Moderate your use of technology – The potential for technology to increase intimacy in your life is great, but so is its capacity to diminish it. Think about it – you can skype and send pictures to your loved one from across the world and feel close to them. But at the same time you can lose yourself endlessly looking at this machine, because you may not wish to have a difficult conversation with someone over dinner. So it is important to recognize if your time spent on your computer is increasing or diminishing your social engagement, and in particular that it doesn’t take away from your face-to-face social time. Unfortunately no amount of emoji’s is a substitute for this.
Have regular catch-ups with family and friends – In many regions of the world, such as in Calabria Italy (which is where my family is from), as people age, and indeed across their lifespans, they’re always surrounded by extended family, by friends, by neighbour’s, the grocer and so forth. People are always there or dropping by, and they are never left to live solitary lives. However, here in Australia and other similar countries, we often come home from working long hours and shut ourselves off in our houses. One in three of us live alone, with family and friends often spread over different cities and sometimes with thousands of kilometre’s in-between. If you are fortunate to have family and friends close by, then make an effort to all catch-up more often – maybe the last Sunday of the month or whatever suits.

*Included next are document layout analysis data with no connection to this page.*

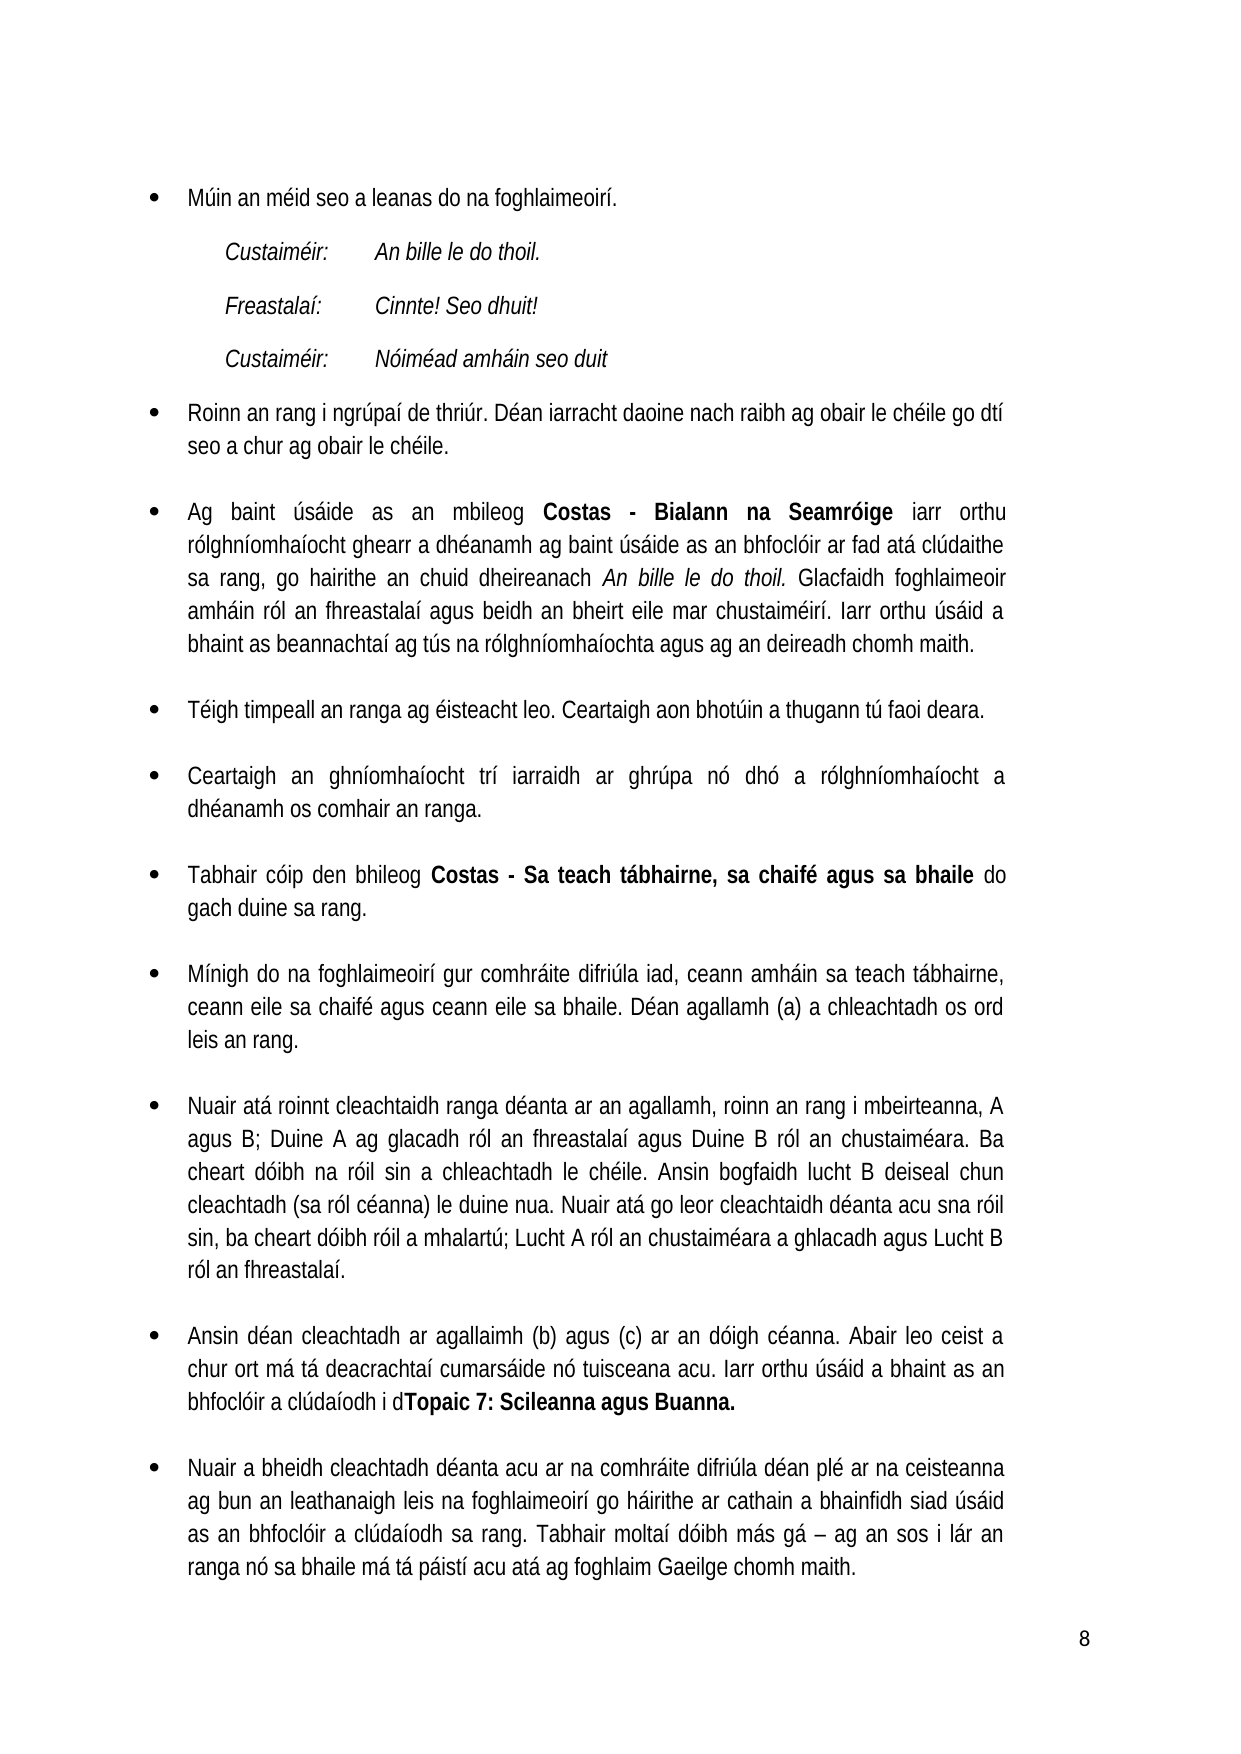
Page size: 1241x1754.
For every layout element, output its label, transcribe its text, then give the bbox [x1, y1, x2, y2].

list Roinn an rang i ngrúpaí de thriúr. Déan iarracht daoine nach raibh ag obair le chéile go dtí seo a chur ag obair le chéile. [150, 398, 1006, 460]
list Ceartaigh an ghníomhaíocht trí iarraidh ar ghrúpa nó dhó a rólghníomhaíocht a dhéanamh os comhair an ranga. [150, 761, 1006, 823]
text Custaiméir: Nóiméad amháin seo duit [150, 344, 1006, 373]
list Nuair atá roinnt cleachtaidh ranga déanta ar an agallamh, roinn an rang i mbeirteanna, A agus B; Duine A ag glacadh ról an fhreastalaí agus Duine B ról an chustaiméara. Ba cheart dóibh na róil sin a chleachtadh le chéile. Ansin bogfaidh lucht B deiseal chun cleachtadh (sa ról céanna) le duine nua. Nuair atá go leor cleachtaidh déanta acu sna róil sin, ba cheart dóibh róil a mhalartú; Lucht A ról an chustaiméara a ghlacadh agus Lucht B ról an fhreastalaí. [150, 1091, 1006, 1284]
list Mínigh do na foghlaimeoirí gur comhráite difriúla iad, ceann amháin sa teach tábhairne, ceann eile sa chaifé agus ceann eile sa bhaile. Déan agallamh (a) a chleachtadh os ord leis an rang. [150, 959, 1006, 1053]
list Nuair a bheidh cleachtadh déanta acu ar na comhráite difriúla déan plé ar na ceisteanna ag bun an leathanaigh leis na foghlaimeoirí go háirithe ar cathain a bhainfidh siad úsáid as an bhfoclóir a clúdaíodh sa rang. Tabhair moltaí dóibh más gá – ag an sos i lár an ranga nó sa bhaile má tá páistí acu atá ag foghlaim Gaeilge chomh maith. [150, 1453, 1006, 1581]
list Téigh timpeall an ranga ag éisteacht leo. Ceartaigh aon bhotúin a thugann tú faoi deara. [150, 695, 1006, 724]
text Custaiméir: An bille le do thoil. [150, 237, 1006, 266]
list Tabhair cóip den bhileog Costas - Sa teach tábhairne, sa chaifé agus sa bhaile do gach duine sa rang. [150, 860, 1006, 922]
list Ag baint úsáide as an mbileog Costas - Bialann na Seamróige iarr orthu rólghníomhaíocht ghearr a dhéanamh ag baint úsáide as an bhfoclóir ar fad atá clúdaithe sa rang, go hairithe an chuid dheireanach An bille le do thoil. Glacfaidh foghlaimeoir amháin ról an fhreastalaí agus beidh an bheirt eile mar chustaiméirí. Iarr orthu úsáid a bhaint as beannachtaí ag tús na rólghníomhaíochta agus ag an deireadh chomh maith. [150, 497, 1006, 658]
list Ansin déan cleachtadh ar agallaimh (b) agus (c) ar an dóigh céanna. Abair leo ceist a chur ort má tá deacrachtaí cumarsáide nó tuisceana acu. Iarr orthu úsáid a bhaint as an bhfoclóir a clúdaíodh i dTopaic 7: Scileanna agus Buanna. [150, 1321, 1006, 1416]
list Múin an méid seo a leanas do na foghlaimeoirí. [150, 183, 1006, 212]
text Freastalaí: Cinnte! Seo dhuit! [150, 291, 1006, 319]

Get involved with your community – Do you know your neighbour’s? If you don’t then this is the first place you should start – in your street, in your suburb. Also get involved with your community – the local sport club, rotary, an emergency service, a walking group, dance class, school functions, fundraising/other events or anything else. Being part of your community is a great way to be more social.
Be Intentional About it – If you want to have great relationships in your life, then you need to be intentional about doing so. Otherwise, you just drift on by and time passes and you lose contact with those who mean the most to you. We are all busy these days so if your friends don’t instigate a catch-up then you need to take the initiative and do it yourself. If you don’t have many people in your social circle then be proactive and put yourself out there. Websites like meetup and hundreds of others have made it easier than ever before to meet new people in real life with the same interests as you.
Being social includes the non-humankind – There is a reason why it’s said that a dog is a man’s best friend. Whether it’s a dog or any other animal, connecting with them plays a vital role in our overall well-being. In-fact, anyone who has never really connected with an animal before hasn’t really lived.
Connect with yourself first – The ultimate source of connection is with yourself, because once you connect with yourself on a deep level, then you actually realise that you are connected with everyone and everything else that exists. That is to say that you become one with all things. By working on yourself enough you can achieve this, and when you do you will never really feel lonely ever again, and this is so comforting. Without this connection, it is possible to feel alone even if you are in a crowded place.
So if you are not being social enough, then ensure to invest the time and energy into relationships, because we are social creatures at heart. Remember also that no-one wants to be lonely – even if they say they do. Be it a child, aging parents, friends, or the homeless person down the road, if you know anyone who is lonely, then make an effort to visit them – they will appreciate it more than you know.
Q.Are you well connected and engaged in a meaningful way with at least three other people on a regular basis?